All living organisms (humans and animals) associate to some primary stimuli, called unconditioned stimuli (important from the biological/living point of view), predefined and involuntary actions called unconditioned responses (or reflex response): for example, if we suddenly hear a loud noise (unconditioned stimulus) instinctively we look towards the direction from which it comes to verify what is happening (reflex response). Another example can be the closing of the eyes when an insect flies too close to our face. This is in order to guarantee the maximum probability of survival, mainly in the primitive period.
These types of reflexes are defined as unconditioned because they are innate in man: they do not require learning and are permanent.

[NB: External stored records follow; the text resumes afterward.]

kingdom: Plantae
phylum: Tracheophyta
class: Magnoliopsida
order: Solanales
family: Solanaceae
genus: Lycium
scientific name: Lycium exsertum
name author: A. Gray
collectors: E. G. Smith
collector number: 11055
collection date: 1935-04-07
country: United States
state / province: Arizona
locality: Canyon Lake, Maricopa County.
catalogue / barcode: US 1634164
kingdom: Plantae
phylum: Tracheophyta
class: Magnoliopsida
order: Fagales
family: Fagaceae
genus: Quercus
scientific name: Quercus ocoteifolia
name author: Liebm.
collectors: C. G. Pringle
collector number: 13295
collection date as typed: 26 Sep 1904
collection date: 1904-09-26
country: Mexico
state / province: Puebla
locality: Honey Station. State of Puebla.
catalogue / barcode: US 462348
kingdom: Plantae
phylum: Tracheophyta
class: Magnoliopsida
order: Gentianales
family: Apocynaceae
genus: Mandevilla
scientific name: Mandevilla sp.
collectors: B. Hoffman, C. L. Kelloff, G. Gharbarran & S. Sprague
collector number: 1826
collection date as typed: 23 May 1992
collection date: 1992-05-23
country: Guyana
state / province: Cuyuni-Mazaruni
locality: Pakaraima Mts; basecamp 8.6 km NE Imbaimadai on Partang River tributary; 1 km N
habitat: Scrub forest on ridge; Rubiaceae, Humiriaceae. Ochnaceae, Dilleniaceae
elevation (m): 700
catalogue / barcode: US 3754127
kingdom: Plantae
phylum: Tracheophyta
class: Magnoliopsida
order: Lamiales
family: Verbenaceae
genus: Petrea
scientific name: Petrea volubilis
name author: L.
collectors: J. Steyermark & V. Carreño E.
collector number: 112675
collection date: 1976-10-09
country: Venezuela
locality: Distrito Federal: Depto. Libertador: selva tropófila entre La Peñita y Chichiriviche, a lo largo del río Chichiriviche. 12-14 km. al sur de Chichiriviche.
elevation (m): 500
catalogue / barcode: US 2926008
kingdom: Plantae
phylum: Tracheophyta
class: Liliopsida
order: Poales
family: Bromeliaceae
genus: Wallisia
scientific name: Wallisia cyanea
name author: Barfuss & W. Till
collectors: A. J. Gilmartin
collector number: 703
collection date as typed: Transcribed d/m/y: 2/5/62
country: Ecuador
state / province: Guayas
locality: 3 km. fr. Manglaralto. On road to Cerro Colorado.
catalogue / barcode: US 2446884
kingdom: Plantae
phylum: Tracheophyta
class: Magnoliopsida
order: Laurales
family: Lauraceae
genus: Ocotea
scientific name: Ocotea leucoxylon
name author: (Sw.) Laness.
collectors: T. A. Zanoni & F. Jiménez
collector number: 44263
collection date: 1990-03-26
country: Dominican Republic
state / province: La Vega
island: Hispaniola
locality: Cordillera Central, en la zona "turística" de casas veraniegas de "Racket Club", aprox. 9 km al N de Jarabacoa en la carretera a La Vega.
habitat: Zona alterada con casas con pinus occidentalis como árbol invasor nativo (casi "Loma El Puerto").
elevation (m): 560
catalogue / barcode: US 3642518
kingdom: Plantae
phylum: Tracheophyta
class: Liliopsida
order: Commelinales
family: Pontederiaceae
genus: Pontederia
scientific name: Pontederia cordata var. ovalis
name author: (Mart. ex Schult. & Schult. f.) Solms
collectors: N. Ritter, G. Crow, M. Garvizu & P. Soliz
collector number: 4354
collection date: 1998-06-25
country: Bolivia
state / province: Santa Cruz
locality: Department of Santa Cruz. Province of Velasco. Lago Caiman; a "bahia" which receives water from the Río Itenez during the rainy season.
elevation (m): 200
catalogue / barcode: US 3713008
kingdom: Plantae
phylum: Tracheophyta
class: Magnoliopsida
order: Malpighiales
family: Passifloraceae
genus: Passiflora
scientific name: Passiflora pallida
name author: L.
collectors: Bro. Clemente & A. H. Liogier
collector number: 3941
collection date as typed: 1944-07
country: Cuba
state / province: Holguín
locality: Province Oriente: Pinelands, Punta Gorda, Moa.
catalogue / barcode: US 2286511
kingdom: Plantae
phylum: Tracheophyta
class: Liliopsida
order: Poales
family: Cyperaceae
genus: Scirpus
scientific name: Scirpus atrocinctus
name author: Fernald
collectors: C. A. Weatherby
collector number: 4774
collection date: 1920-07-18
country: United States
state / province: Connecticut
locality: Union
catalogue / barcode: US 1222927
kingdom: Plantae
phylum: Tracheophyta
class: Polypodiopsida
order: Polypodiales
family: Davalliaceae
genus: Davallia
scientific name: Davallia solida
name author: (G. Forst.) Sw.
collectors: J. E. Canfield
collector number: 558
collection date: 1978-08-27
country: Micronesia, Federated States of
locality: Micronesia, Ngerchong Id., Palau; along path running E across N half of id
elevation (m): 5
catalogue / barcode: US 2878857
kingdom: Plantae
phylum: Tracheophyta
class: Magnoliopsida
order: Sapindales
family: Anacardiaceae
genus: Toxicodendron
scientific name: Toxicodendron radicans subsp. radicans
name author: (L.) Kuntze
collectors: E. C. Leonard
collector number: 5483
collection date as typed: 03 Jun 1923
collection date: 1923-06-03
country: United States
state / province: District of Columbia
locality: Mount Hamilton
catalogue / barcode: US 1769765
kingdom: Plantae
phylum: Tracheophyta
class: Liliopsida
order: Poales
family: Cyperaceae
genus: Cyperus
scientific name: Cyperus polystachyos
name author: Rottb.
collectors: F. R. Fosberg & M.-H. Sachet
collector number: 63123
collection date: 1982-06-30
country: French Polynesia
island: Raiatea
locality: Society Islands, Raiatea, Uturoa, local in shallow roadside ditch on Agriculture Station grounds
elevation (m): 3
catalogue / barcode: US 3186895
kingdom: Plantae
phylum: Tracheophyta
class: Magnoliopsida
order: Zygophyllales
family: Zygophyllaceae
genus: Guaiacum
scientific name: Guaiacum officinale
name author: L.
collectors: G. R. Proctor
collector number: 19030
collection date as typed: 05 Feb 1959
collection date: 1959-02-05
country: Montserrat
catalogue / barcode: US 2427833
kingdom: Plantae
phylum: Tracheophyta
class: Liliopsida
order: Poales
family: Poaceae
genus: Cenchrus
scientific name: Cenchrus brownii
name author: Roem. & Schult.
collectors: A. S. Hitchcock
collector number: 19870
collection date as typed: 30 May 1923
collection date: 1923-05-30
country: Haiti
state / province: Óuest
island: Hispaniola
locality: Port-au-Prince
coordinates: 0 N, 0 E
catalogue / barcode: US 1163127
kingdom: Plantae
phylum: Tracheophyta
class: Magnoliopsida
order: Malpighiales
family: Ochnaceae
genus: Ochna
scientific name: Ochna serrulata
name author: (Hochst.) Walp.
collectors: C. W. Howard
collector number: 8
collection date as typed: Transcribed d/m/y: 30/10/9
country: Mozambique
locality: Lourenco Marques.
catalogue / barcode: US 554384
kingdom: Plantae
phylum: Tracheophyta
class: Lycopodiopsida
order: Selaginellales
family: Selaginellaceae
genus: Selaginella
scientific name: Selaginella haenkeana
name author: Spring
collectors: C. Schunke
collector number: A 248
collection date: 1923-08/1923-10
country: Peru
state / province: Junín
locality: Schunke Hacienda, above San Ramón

What you must know is that it’s possible to convert an unconditioned response into a reflex conditioned by a precise stimulus (called conditioned stimulus); a conditioned stimulus is an input in itself neutral, but it can trigger an automatism in those who receive it. An example of a conditioned stimulus could be the bell sound of a boxing round: it’s a sound that will easily make you imagine a fighting scene and automatically makes you focus your attention. It will also be possible, after having assimilated the movements over time, to observe a movement of the opponent and automatically dodge his punch without even thinking of doing so, rather than deflecting a knife that is about to stab you unexpectedly.
Sparring therefore takes on a further importance, as it’s precisely the reflexes conditioning phase. The more you fight, the more your reflexes will be conditioned because of the pain caused by the strikes that you can’t parry: in fact, our body associates to an unconditioned stimulus (perception of pain) a conditioned one (the movement made by the opponent) and from that will arise the conditioned response (next time you’ll dodge that punch).
The conditioned response, or conditioned reflex, however, needs time to develop and above all, unfortunately, is not permanent and therefore it is necessary to continue practicing the exercise to maintain the acquired reactivity.
In conclusion, we give you this simple tip: DO A LOT OF SPARRING!